Doucleff reflects on a December morning that she remembers as her parenting “rock bottom.” She woke up before the sunrise and started planning her upcoming “battles” with her “enemy”—her daughter Rosy: “What will I do when she strikes me again? When she hits? Kicks? Or bites?” (1). Doucleff explains that she loves her daughter but that raising her has been difficult. She reflects on her childhood growing up in an “angry home” and notes how she wants to raise Rosy more peacefully. After researching, she started using an authoritative parenting approach, but it did not help her mitigate Rosy’s behavioral issues, leaving her feeling like a bad mother.

During a trip to Mexico, Doucleff witnessed other parenting styles in action, and she was inspired to research hunter-gatherer parenting methods. While parenting is “personal” and varies from culture to culture, Doucleff noticed that different methods seemed to share four universal elements that help raise children to be kind and self-sufficient.

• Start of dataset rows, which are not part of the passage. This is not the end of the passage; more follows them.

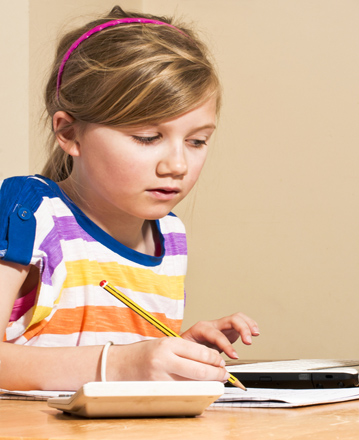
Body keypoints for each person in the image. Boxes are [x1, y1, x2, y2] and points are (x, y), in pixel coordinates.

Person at [0, 6, 259, 391]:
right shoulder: (31, 214)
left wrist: (174, 355)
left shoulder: (170, 236)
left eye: (197, 141)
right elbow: (110, 366)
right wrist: (120, 365)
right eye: (147, 137)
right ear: (70, 133)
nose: (177, 165)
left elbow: (118, 370)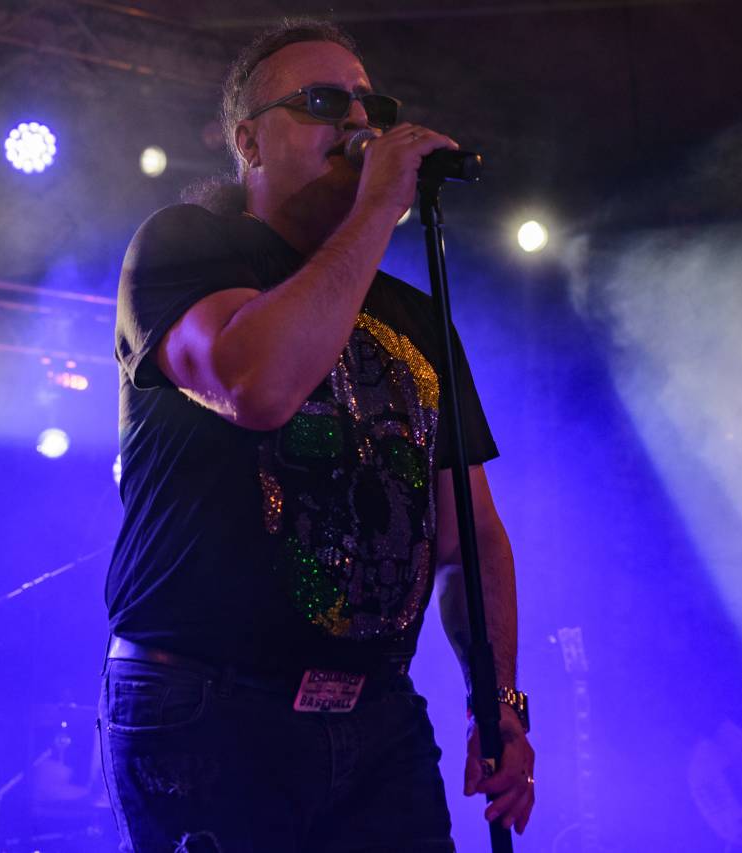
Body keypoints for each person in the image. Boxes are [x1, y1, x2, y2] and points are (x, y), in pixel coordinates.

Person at [99, 18, 534, 852]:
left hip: (378, 722)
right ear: (249, 143)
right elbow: (254, 384)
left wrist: (499, 702)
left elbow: (471, 537)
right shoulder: (186, 247)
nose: (360, 121)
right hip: (211, 710)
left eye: (372, 104)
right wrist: (376, 208)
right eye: (323, 103)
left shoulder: (418, 320)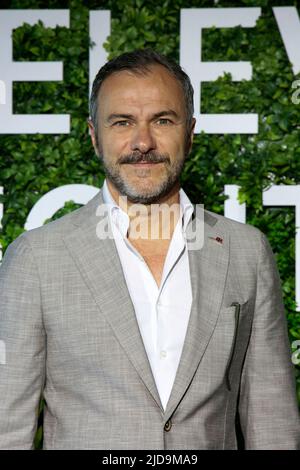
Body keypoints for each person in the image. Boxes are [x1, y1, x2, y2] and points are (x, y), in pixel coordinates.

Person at [0, 48, 299, 450]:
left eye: (162, 120)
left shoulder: (246, 251)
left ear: (190, 131)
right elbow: (6, 426)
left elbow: (272, 418)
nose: (142, 142)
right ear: (94, 135)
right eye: (122, 122)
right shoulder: (36, 259)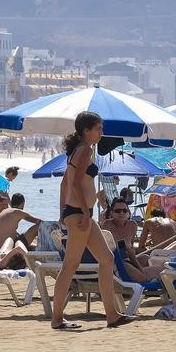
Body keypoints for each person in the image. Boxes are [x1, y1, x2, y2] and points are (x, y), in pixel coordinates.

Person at [49, 111, 130, 330]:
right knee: (70, 266)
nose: (102, 132)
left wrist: (62, 212)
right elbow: (74, 183)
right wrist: (84, 212)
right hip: (80, 213)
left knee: (106, 258)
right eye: (98, 128)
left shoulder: (82, 150)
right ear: (86, 130)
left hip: (76, 212)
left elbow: (64, 183)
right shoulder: (84, 150)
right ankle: (56, 319)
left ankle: (111, 314)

Doucleff thanks readers for their attention, suggesting they likely experienced similar struggles to the ones she’s faced, and she notes that her goal in writing is to help parents learn “the universal parenting approach” (6)

Doucleff criticizes modern Western parenting for its narrow field of view and its disregard of ancient parenting techniques, which, she argues, makes raising children in the U.